# TASK STATEMENT:
Your task is to print every entry below exactly as given.

# GIVEN RECORDS:

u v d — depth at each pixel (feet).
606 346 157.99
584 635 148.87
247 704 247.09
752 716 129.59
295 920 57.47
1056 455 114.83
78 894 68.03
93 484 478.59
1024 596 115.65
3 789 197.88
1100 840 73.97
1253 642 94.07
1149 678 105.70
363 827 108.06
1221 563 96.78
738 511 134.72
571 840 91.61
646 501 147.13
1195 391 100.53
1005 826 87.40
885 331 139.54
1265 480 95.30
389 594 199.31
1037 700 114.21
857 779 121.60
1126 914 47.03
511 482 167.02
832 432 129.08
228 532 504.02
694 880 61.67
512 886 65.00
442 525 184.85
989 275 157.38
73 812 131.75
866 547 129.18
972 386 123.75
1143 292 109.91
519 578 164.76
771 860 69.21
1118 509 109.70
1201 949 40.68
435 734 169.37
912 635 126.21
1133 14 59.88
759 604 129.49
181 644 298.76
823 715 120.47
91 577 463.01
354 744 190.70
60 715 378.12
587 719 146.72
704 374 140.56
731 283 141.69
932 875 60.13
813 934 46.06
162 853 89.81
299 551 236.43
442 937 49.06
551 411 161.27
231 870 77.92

# COMPLETED EXERCISE:
u v d — depth at each pixel (feet).
606 346 157.99
584 635 148.87
247 704 247.09
752 716 129.59
295 920 57.47
1056 455 114.83
78 894 68.03
93 484 478.59
1024 596 115.65
3 789 197.88
1100 840 73.97
1253 642 94.07
1149 678 105.70
363 827 108.06
1221 563 96.78
738 511 134.72
571 840 91.61
646 501 147.13
1195 391 100.53
1005 826 87.40
885 331 139.54
1265 480 95.30
389 594 199.31
1037 700 114.21
857 779 121.60
1126 914 47.03
511 482 167.02
832 432 129.08
228 532 504.02
694 880 61.67
512 886 65.00
442 525 184.85
989 275 157.38
73 812 131.75
866 547 129.18
972 386 123.75
1143 292 109.91
519 578 164.76
771 860 69.21
1118 509 109.70
1201 949 40.68
435 734 169.37
912 635 126.21
1133 14 59.88
759 604 129.49
181 644 298.76
823 715 120.47
91 577 463.01
354 744 190.70
60 715 378.12
587 719 146.72
704 374 140.56
731 283 141.69
932 875 60.13
813 934 46.06
162 853 89.81
299 551 236.43
442 937 49.06
551 411 161.27
231 870 77.92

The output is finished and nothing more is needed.